Stu Gale, who just so happens to be a computer security expert, had the misfortune of having his laptop stolen from his car overnight. However, Gale did have remote software installed on the device which allowed him to track whenever it came online. So, he was quite delighted to see that a notification popped up on one of his other machines alerting him that his stolen laptop was active.
Gale took the opportunity to remote into the laptop, only to find that the not-too-bright thief was using his laptop to login to her Facebook account. The thief eventually left her Facebook account open and left the room, after which Gale had the opportunity to snoop through her profile and obtain all of her private information.
“I went through and got her phone numbers, friends list and pictures, and while I was doing that, two (chat) conversations started,” Gale recalled. “I called one of them and told her (the thief) was on a stolen laptop and told her I’d give her the opportunity to return it.”

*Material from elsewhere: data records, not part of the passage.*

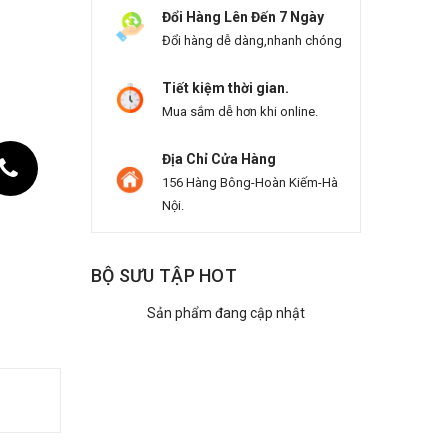
Đổi Hàng Lên Đến 7 Ngày
Đổi hàng dễ dàng,nhanh chóng
Tiết kiệm thời gian.
Mua sắm dễ hơn khi online.
Địa Chỉ Cửa Hàng
156 Hàng Bông-Hoàn Kiếm-Hà
Nội.
BỘ SƯU TẬP HOT
Sản phẩm đang cập nhật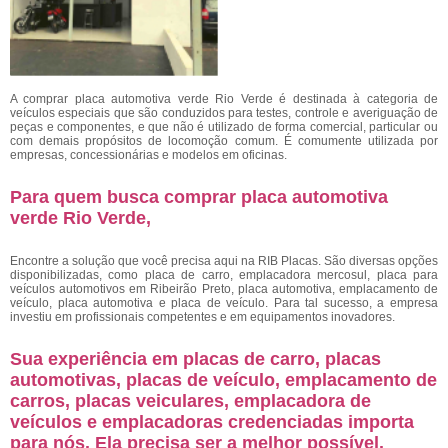
A comprar placa automotiva verde Rio Verde
é destinada à categoria de
veículos especiais que são conduzidos para testes, controle e averiguação de
peças e componentes, e que não é utilizado de forma comercial, particular ou
com demais propósitos de locomoção comum. É comumente utilizada por
empresas, concessionárias e modelos em oficinas.
Para quem busca comprar placa automotiva
verde Rio Verde,
Encontre a solução que você precisa aqui na RIB Placas. São diversas opções
disponibilizadas, como placa de carro, emplacadora mercosul, placa para
veículos automotivos em Ribeirão Preto, placa automotiva, emplacamento de
veículo, placa automotiva e placa de veículo. Para tal sucesso, a empresa
investiu em profissionais competentes e em equipamentos inovadores.
Sua experiência em placas de carro, placas
automotivas, placas de veículo, emplacamento de
carros, placas veiculares, emplacadora de
veículos e emplacadoras credenciadas importa
para nós. Ela precisa ser a melhor possível.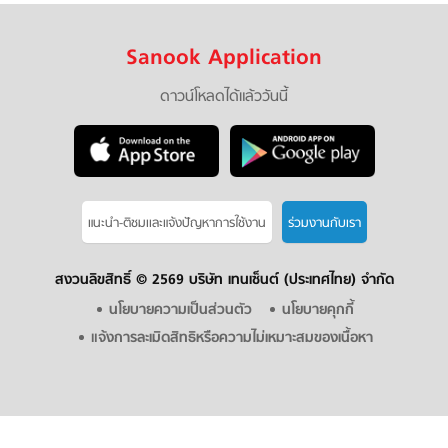
Sanook Application
ดาวน์โหลดได้แล้ววันนี้
แนะนำ-ติชมเเละแจ้งปัญหาการใช้งาน
ร่วมงานกับเรา
สงวนลิขสิทธิ์ ©
2569 บริษัท เทนเซ็นต์ (ประเทศไทย) จำกัด
นโยบายความเป็นส่วนตัว
นโยบายคุกกี้
แจ้งการละเมิดสิทธิหรือความไม่เหมาะสมของเนื้อหา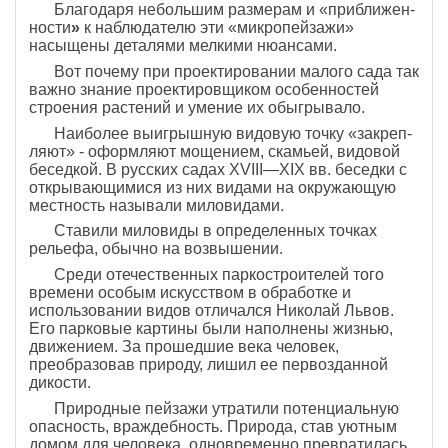
Благодаря небольшим размерам и «приближен­
ности
»
к наблюдателю эти «микропейзажи»
насыще­ны деталями мелкими нюансами.
Вот почему при про­ектировании малого сада так
важно знание проекти­ровщиком особенностей
строения растений и умение их обыгрывало.
Наиболее выигрышную видовую точку «закреп­
ляют» - оформляют мощением, скамьей, видовой
беседкой. В русских садах XVIII—XIX вв. беседки с
открываю­щимися из них видами на окружающую
местность на­зывали миловидами.
Ставили миловиды в определен­ных точках
рельефа, обычно на возвышении.
Среди отечественных паркостроителей того
вре­мени особым искусством в обработке и
использова­нии видов отличался Николай Львов.
Его парковые картины были наполнены жизнью,
движением. За про­шедшие века человек,
преобразовав природу, лишил ее первозданной
дикости.
Природные пейзажи утра­тили потенциальную
опасность, враждебность. При­рода, став уютным
домом для человека, одновременно превратилась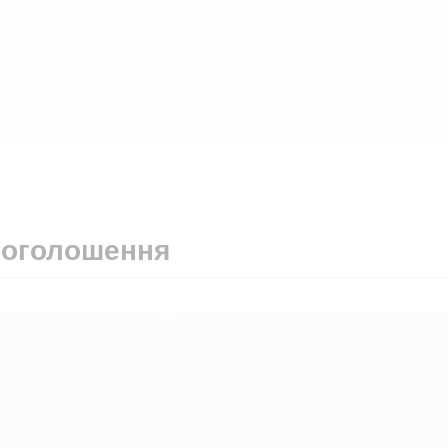
 оголошення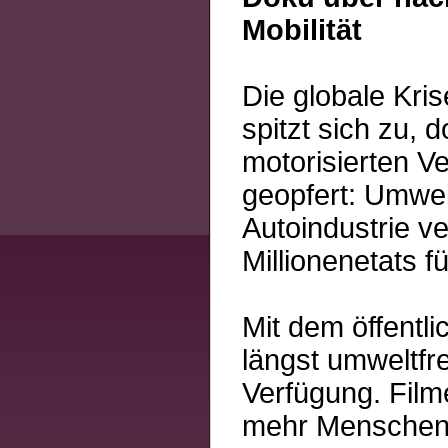
Mobilität
Die globale Kri
spitzt sich zu,
motorisierten V
geopfert: Umwel
Autoindustrie ve
Millionenetats 
Mit dem öffentl
längst umweltfr
Verfügung. Film
mehr Menschen 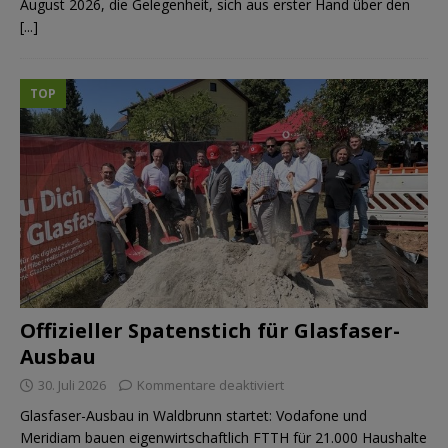
August 2026, die Gelegenheit, sich aus erster Hand über den
[...]
TOP
Offizieller Spatenstich für Glasfaser-
Ausbau
30. Juli 2026
Kommentare deaktiviert
Glasfaser-Ausbau in Waldbrunn startet: Vodafone und
Meridiam bauen eigenwirtschaftlich FTTH für 21.000 Haushalte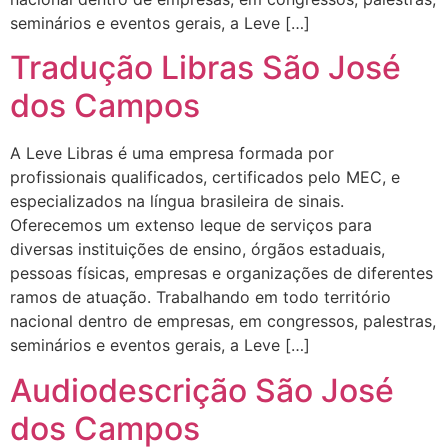
seminários e eventos gerais, a Leve […]
Tradução Libras São José
dos Campos
A Leve Libras é uma empresa formada por
profissionais qualificados, certificados pelo MEC, e
especializados na língua brasileira de sinais.
Oferecemos um extenso leque de serviços para
diversas instituições de ensino, órgãos estaduais,
pessoas físicas, empresas e organizações de diferentes
ramos de atuação. Trabalhando em todo território
nacional dentro de empresas, em congressos, palestras,
seminários e eventos gerais, a Leve […]
Audiodescrição São José
dos Campos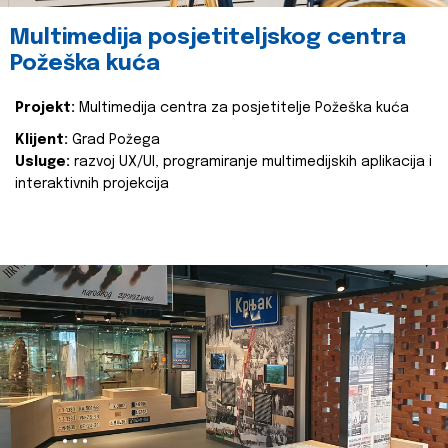
Multimedija posjetiteljskog centra
Požeška kuća
Projekt:
Multimedija centra za posjetitelje Požeška kuća
Klijent:
Grad Požega
Usluge:
razvoj UX/UI, programiranje multimedijskih aplikacija i
interaktivnih projekcija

Once the thief returned to the computer, it was then she realized that the rightful owner was on to her (the note that he left addressed to her also probably had something to do with it). Given that Gale was able to see her phone numbers listed on Facebook, he sent text messages to all of those numbers saying that he was going to report her to the police. He also posted her info to a number of Facebook groups, which spooked the thief enough to not only delete her Facebook account, but also her listed phone numbers.
Needless to say, Gale probably won’t be leaving his car unlocked again — especially with high-priced items in plain view of thieves. As for his laptop, he doesn’t expect to lay hands on it ever again, but unleashing a little bit of internet justice on the thief was more than a bit cathartic.